Experts in the health sector say the rapid expansion of affordable public healthcare is crucial to improve public health in Africa. The new EIB-Afreximbank initiative will support new investment in health facilities, including construction and equipment of clinics and hospitals, essential to enable rapid treatment of communicable diseases, reduce infant mortality and facilitate accessibility to public healthcare.

Presently, only a few countries in sub-Saharan Africa host pharmaceutical production companies. The new health resilience investment initiative will also target financing to scale up local production of quality pharmaceuticals in sub-Saharan Africa. This will help to address the chronic shortage of essential medicines needed to combat cancer, HIV, malaria and tuberculosis as well as improve medical care for new-born infants and mothers.
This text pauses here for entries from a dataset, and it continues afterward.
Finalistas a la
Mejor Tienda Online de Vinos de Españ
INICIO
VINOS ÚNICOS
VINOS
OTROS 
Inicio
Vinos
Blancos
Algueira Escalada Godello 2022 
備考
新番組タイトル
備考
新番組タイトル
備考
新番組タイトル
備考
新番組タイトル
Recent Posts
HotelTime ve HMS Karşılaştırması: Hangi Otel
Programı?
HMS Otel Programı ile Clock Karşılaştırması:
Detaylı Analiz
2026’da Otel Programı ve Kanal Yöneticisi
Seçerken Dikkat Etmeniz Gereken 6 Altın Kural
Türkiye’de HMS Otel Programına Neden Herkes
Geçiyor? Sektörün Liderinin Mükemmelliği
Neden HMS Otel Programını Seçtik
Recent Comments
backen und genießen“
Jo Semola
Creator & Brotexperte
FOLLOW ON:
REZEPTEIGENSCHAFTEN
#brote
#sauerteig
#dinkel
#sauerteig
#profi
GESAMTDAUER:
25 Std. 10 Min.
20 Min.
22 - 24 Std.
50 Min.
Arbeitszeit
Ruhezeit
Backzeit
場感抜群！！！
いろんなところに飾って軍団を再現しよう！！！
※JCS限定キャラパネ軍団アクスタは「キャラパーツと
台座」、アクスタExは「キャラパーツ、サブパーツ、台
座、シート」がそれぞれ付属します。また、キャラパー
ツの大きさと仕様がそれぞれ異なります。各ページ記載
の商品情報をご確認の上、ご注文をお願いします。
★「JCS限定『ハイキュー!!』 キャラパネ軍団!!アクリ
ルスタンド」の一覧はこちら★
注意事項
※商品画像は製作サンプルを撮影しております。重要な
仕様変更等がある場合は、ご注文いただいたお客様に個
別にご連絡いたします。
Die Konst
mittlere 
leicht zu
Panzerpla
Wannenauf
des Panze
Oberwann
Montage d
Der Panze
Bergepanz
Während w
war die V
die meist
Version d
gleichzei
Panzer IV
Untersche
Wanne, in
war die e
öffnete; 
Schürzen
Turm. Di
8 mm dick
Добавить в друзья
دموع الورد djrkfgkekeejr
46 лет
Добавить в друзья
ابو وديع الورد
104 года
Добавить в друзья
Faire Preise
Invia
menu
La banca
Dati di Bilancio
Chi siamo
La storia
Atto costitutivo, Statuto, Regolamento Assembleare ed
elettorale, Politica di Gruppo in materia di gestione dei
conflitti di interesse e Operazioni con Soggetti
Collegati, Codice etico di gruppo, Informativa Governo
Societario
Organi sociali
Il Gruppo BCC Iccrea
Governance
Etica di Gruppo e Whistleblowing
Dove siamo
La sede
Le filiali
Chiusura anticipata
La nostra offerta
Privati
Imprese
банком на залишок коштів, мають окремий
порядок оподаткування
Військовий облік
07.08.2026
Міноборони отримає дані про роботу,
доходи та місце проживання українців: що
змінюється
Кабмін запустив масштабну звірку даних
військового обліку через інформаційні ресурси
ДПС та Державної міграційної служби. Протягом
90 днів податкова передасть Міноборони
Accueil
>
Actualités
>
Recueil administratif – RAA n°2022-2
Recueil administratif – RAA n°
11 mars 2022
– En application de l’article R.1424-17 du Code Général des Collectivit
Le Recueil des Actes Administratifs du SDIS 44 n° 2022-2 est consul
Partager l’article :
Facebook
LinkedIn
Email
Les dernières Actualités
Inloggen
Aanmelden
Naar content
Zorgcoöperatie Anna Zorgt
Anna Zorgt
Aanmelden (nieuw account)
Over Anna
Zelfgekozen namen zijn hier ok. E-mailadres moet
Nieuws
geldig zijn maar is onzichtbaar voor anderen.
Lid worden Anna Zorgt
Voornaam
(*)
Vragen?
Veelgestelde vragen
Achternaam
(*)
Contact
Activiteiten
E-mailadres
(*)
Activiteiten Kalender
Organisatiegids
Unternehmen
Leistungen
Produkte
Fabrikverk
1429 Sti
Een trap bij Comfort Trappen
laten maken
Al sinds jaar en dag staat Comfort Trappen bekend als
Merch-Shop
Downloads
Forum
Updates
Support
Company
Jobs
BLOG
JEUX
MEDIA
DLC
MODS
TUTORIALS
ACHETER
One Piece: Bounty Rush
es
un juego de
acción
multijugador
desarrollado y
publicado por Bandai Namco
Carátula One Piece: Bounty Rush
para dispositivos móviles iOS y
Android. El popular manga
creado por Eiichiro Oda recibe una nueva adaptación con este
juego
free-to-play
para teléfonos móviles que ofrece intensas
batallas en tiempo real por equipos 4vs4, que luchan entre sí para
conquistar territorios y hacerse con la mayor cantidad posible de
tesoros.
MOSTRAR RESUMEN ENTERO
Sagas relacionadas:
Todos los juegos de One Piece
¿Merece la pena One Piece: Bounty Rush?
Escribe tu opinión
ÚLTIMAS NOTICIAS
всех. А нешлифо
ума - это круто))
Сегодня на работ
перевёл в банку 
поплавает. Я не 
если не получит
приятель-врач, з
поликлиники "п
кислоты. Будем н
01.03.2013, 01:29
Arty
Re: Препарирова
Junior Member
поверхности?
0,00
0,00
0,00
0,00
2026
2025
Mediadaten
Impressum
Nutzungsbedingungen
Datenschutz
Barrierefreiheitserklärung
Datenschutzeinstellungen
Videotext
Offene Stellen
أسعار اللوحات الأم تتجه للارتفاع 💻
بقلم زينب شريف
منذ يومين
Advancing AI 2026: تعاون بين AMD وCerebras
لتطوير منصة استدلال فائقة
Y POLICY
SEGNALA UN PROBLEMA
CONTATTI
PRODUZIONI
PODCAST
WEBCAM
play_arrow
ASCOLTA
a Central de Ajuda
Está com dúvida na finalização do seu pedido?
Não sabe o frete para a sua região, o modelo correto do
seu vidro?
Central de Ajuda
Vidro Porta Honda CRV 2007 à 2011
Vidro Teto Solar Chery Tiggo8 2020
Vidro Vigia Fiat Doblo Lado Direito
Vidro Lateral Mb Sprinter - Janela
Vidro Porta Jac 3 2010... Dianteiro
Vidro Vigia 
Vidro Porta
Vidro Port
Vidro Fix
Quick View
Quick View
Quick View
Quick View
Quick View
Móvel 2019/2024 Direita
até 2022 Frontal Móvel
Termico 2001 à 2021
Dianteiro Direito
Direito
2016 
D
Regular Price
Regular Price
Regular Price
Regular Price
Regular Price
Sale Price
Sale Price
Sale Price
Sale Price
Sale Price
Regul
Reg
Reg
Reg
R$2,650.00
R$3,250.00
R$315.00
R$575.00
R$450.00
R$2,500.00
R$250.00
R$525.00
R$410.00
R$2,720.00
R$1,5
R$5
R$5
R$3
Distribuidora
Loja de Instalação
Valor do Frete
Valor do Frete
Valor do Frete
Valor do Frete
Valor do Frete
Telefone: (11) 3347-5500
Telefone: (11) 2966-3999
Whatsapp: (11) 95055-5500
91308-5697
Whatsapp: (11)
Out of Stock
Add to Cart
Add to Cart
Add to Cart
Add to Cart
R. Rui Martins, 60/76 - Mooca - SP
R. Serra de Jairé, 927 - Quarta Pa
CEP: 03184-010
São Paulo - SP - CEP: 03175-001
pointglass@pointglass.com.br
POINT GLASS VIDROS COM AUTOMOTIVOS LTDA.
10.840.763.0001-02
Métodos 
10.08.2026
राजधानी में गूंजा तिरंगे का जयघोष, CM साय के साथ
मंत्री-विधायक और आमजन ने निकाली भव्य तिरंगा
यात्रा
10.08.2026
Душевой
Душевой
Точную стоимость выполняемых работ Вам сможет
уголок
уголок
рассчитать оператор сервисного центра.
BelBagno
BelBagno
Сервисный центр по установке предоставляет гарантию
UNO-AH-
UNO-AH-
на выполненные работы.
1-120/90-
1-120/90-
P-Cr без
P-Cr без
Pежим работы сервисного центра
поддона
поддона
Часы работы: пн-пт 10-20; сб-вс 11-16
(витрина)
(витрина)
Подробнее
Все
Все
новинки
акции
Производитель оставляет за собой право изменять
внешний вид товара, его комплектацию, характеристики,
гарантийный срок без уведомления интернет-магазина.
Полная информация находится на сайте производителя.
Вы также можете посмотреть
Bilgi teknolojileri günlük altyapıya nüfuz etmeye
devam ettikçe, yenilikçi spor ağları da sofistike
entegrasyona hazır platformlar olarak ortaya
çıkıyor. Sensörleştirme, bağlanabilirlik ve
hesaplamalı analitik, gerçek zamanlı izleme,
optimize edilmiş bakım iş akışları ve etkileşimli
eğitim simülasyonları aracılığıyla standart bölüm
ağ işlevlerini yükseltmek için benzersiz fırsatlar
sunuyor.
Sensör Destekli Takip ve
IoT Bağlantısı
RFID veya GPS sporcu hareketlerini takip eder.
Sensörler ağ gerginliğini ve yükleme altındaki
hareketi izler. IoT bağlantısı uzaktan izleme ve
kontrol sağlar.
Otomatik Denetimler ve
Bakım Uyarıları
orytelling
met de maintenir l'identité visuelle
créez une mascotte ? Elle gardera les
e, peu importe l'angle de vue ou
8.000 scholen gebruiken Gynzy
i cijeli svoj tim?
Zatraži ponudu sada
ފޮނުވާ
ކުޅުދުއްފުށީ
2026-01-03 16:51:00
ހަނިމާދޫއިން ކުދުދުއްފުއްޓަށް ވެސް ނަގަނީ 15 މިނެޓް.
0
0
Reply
Since the start of the COVID pandemic, the European Investment Bank has provided more than €12 billion for health investment around the world, including support for vaccine development, production and distribution, upgrading hospitals and improving medical education. In recent years, the EIB has supported health and healthcare investment in Angola, Benin, Ghana, Morocco and Niger alongside supporting the COVAX Covid vaccine initiative across Africa.

Afreximbank spearheaded Africa’s effective response to the COVID pandemic by financing the Africa Medical Supplies Platform (AMSP) that enabled pooled procurement of PPEs, and providing US $2 billion dollars to procure and distribute vaccines under the African Vaccine Acquisition Trust programme (AVAT).

“The coronavirus pandemic highlighted how the health of millions of African is uniquely threatened by limited access to both effective healthcare and affordable medicines; Afreximbank is pleased to join forces with the European Investment Bank to provide a co-lending facility of €200 million to improve effective responses to health challenges across sub-Saharan Africa,” said Denys Denya, the Executive Vice President of Afreximbank.

“This investment will build on the success of our existing cooperation designed to enhance access to finance by companies impacted by the pandemic and climate change induced challenges.”

Richard Willis, a communications expert at EIB told The Independent in an email that health sector and pharmaceutical partners in Uganda can contact Afreximbank right away to discuss possible financing of relevant projects.

“The new financing will be available for public healthcare investment, including hospitals, clinics and health centres, and new investment in pharmaceutical and medicine manufacturing,” he told The Independent on March 8.